Well, it’s too late to take the phone back. What now?

I know, panic is starting to set in. What did I do exposing my kid to these dangers? We haven’t even discussed Vine, 9Gag, Tinder, or other apps that act as “dummy apps” to hide content or interactions from parental eyes There are even more that I am too old or unhip to even know about. But before we all spiral down the rabbit hole and lock up all the iPhones and lock our kids in their rooms until they turn 21, let’s debrief a bit.

kids and cell phones

Fortunately, there are things you can do. And, yes, some of them involve extending your parental reach into your child’s privacy. And before The Internet Judges slam down the gavel on me, let me ask one question ::  When our kids are young, do we let our kids go off on a play date with a friend we have never met and whose parents we don’t know from a hole in the ground?
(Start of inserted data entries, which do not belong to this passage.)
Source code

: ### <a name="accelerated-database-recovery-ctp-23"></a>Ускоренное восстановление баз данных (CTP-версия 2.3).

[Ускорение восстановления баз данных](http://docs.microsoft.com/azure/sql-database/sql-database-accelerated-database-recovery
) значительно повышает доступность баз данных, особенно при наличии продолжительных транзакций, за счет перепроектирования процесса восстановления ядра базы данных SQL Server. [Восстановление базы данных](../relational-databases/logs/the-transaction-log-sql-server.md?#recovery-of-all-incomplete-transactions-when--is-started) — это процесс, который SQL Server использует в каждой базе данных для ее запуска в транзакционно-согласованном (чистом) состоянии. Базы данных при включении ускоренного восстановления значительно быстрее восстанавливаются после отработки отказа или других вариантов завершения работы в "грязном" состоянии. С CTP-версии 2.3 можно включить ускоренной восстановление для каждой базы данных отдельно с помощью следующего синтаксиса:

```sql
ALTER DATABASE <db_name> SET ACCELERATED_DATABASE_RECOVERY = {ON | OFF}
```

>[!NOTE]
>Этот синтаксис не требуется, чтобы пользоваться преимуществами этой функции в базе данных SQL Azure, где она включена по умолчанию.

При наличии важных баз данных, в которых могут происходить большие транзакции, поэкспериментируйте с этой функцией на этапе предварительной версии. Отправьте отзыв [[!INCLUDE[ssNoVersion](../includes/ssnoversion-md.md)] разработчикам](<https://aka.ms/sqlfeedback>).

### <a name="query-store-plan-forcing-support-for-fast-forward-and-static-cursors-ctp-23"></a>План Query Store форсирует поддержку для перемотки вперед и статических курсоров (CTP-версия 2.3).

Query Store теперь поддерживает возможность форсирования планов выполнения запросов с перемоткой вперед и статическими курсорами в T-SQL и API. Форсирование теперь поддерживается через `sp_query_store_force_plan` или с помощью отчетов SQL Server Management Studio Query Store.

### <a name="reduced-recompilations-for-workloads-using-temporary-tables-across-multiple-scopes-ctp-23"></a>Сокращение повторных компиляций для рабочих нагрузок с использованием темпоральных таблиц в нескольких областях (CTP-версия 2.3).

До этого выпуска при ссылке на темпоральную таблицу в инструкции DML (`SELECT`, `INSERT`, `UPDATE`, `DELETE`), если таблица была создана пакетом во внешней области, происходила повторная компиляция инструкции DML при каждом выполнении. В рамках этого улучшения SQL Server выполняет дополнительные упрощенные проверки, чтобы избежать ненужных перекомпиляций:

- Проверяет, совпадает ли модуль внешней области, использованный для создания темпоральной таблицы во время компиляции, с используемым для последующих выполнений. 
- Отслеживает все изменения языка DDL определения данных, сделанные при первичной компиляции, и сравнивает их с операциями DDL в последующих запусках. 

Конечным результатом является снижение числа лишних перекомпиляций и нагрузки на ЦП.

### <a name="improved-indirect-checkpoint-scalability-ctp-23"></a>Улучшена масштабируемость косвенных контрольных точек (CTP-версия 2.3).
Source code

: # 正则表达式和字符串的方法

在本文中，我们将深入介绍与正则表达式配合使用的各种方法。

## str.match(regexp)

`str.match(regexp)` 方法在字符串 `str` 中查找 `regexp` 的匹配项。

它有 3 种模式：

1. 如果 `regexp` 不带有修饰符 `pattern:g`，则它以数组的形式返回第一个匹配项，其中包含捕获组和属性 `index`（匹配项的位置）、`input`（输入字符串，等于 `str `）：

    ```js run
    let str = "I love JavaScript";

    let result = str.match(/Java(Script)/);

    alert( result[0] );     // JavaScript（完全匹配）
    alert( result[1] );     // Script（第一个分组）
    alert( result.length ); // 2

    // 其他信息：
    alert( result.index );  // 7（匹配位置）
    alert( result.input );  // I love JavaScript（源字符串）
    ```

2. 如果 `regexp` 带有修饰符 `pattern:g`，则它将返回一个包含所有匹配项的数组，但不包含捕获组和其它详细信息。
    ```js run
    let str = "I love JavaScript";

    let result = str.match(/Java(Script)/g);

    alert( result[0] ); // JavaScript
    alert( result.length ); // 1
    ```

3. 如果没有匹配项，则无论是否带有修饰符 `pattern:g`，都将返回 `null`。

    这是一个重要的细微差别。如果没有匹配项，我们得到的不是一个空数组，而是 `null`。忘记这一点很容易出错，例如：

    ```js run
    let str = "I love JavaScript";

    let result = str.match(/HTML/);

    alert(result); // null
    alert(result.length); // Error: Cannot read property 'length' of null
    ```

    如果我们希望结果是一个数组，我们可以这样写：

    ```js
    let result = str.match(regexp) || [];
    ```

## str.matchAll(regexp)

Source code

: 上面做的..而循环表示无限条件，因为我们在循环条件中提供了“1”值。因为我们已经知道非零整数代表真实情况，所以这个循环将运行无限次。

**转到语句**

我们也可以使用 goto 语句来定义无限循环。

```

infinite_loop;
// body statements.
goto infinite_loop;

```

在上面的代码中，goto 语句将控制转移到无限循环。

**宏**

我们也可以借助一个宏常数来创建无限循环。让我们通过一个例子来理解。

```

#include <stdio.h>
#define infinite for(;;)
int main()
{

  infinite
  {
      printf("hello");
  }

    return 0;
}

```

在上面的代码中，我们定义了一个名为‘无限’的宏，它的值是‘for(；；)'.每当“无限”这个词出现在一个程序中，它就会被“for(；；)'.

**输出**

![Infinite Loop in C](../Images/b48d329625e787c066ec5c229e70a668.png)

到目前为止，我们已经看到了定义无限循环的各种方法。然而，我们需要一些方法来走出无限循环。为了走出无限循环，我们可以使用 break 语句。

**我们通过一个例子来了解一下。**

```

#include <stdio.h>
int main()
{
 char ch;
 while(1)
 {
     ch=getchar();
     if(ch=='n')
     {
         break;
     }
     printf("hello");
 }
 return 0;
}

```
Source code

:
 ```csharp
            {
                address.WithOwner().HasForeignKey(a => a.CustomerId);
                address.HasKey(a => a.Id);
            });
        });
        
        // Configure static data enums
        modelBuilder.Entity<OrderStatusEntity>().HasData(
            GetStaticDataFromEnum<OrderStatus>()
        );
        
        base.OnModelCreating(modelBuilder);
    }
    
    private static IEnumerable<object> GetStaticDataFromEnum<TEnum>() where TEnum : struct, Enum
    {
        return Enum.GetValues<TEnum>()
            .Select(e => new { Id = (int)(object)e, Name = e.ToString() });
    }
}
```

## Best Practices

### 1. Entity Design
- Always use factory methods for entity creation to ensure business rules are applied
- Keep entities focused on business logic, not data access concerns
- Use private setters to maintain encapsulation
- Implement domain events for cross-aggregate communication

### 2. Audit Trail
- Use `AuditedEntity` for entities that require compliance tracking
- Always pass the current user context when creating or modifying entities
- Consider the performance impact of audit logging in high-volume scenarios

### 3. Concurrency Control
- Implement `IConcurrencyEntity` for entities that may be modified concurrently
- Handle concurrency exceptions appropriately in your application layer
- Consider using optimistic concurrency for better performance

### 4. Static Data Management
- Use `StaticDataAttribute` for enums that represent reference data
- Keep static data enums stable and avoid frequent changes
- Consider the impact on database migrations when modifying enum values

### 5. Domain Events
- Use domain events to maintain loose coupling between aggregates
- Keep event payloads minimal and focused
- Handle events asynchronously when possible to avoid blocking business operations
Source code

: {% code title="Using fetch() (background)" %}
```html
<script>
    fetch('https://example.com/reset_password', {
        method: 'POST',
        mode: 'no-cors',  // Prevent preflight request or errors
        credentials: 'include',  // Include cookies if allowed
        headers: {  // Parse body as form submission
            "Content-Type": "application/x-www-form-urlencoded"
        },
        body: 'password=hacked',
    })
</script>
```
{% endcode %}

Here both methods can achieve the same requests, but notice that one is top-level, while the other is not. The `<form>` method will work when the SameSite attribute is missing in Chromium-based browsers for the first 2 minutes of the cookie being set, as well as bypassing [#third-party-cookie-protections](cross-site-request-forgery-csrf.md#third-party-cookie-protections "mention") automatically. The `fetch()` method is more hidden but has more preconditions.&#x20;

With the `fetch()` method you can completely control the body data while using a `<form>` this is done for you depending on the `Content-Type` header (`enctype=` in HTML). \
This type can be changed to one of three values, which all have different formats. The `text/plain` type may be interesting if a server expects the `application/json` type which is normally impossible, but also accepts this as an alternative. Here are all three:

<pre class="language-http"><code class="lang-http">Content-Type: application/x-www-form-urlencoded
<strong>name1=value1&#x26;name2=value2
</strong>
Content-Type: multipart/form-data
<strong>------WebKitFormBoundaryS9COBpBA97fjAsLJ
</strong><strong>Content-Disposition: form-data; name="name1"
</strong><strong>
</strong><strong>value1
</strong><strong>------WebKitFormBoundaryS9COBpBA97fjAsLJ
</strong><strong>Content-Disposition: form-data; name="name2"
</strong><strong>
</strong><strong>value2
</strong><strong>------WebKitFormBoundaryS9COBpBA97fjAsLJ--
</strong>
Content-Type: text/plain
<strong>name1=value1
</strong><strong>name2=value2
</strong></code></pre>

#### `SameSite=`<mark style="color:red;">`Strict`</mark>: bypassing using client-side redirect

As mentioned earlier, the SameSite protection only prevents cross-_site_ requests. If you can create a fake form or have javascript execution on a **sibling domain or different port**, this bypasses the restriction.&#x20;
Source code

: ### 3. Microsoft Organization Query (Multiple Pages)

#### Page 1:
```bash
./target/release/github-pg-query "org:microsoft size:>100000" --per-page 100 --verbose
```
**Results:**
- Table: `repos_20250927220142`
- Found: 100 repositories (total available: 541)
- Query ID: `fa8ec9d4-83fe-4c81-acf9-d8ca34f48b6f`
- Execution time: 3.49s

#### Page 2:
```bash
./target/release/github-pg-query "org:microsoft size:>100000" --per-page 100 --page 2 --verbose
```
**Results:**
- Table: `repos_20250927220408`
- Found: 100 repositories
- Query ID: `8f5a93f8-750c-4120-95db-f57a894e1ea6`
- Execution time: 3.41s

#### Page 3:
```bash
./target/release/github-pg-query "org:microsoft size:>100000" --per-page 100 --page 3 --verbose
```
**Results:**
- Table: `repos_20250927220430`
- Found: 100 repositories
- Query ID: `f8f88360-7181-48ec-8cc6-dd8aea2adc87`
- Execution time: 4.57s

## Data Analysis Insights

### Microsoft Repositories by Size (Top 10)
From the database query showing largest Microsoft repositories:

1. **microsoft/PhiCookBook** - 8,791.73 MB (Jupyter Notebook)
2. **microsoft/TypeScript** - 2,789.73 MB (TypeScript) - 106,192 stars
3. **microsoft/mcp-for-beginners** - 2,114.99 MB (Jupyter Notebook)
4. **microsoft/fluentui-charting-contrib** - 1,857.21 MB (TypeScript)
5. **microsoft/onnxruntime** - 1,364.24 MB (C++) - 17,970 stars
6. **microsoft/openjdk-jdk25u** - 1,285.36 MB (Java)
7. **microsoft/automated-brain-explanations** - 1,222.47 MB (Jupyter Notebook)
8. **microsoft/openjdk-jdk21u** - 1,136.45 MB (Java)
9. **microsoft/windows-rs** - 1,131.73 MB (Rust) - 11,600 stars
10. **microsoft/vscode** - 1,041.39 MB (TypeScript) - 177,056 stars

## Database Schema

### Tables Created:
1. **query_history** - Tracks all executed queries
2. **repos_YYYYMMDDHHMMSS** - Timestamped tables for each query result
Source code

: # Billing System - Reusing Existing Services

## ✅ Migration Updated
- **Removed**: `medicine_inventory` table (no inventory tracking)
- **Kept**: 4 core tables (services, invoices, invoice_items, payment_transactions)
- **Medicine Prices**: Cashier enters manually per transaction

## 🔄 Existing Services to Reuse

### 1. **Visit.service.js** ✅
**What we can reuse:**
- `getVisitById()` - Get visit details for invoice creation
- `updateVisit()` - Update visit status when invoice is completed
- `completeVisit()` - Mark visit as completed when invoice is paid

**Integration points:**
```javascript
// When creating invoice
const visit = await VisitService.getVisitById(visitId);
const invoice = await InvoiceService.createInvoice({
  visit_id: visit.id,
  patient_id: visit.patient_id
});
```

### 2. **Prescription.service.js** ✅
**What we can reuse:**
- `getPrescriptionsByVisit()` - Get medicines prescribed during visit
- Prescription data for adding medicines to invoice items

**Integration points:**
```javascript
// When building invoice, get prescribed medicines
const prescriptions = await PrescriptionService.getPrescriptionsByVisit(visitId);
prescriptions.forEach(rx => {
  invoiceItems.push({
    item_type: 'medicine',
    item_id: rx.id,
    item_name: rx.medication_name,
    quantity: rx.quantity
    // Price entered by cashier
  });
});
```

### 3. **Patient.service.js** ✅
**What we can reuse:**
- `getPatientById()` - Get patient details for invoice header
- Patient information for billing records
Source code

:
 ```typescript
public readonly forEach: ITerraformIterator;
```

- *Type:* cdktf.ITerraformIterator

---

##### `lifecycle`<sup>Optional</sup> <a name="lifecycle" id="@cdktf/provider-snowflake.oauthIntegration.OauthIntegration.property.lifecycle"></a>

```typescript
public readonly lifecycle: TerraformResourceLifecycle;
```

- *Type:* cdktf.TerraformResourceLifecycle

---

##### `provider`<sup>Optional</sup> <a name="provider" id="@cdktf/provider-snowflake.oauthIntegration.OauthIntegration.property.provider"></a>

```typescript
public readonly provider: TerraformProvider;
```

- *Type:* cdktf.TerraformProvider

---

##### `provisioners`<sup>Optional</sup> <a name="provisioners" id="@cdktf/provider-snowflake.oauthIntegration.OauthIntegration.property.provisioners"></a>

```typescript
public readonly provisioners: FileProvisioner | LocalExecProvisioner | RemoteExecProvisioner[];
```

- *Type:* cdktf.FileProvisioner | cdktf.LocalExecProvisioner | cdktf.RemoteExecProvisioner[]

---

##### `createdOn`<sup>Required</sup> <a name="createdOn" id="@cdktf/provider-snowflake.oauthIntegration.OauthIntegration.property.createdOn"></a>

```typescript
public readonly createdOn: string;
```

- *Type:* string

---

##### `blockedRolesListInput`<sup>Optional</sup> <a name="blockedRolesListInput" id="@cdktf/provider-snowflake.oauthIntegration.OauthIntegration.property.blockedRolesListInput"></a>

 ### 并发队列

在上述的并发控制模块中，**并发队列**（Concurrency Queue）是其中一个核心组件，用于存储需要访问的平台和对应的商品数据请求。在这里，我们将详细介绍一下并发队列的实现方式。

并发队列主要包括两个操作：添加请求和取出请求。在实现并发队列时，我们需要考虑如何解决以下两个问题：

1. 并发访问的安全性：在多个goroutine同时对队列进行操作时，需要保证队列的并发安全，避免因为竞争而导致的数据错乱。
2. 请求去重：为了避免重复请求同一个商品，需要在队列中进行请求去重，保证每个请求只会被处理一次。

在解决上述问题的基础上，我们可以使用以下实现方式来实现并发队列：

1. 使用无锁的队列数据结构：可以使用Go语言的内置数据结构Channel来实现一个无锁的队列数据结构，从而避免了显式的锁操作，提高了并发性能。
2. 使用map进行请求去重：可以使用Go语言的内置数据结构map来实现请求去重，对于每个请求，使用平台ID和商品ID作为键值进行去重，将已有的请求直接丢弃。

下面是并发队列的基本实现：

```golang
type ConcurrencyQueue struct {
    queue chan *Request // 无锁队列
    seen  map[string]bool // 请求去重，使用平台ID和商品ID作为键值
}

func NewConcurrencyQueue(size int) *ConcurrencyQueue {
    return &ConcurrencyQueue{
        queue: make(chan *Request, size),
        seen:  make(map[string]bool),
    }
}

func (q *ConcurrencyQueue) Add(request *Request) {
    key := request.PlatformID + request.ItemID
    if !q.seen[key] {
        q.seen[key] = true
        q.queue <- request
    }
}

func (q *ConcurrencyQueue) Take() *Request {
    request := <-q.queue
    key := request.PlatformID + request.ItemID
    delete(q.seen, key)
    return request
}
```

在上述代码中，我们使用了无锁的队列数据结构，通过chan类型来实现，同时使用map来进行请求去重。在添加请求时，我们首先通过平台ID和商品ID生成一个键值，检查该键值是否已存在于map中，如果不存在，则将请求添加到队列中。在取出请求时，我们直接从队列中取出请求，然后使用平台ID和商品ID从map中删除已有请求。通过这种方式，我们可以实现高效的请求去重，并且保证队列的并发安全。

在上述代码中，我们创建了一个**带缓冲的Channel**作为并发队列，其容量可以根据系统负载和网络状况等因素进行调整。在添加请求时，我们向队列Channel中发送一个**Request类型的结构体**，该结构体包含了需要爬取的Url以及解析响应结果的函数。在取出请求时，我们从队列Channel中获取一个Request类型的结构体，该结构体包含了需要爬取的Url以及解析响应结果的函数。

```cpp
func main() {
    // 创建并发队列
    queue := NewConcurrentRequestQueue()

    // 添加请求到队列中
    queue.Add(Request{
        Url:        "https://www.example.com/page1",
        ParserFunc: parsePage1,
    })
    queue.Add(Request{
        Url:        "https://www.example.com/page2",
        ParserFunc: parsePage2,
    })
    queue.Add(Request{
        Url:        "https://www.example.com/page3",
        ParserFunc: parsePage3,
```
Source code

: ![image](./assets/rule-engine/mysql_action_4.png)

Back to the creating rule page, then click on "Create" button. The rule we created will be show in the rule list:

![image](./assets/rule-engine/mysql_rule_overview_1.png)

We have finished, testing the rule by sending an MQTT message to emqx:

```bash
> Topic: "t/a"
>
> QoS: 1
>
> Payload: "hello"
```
Certainly not. 

Think of these options as comparable to screening play dates. Some of those online “play dates” could be with child predators and from where I’m sitting, our kids’ lives are worth it. Establish open conversations based on respect, honesty and an understanding that your parental right to know where they are, who they are with, and what they are doing extends to the digital realm.

  1. Teach your kid the responsibilities and dangers of having a cell phone
  2. Review phone contents without objection or notice
  3. Stress that phones are a privilege 
  4. Keep up on kids’ apps through sites like Common Sense Media
  5. Use parental monitoring software on your kids’ phones.  

There’s no shame in monitoring your kids’ phones. After all, you pay for them. And even if they have a job and are footing the bill (yay!!), the same applies because at the end of the day, your baby’s safety and mental well-being is our utmost call as parents. And what could be more important than that?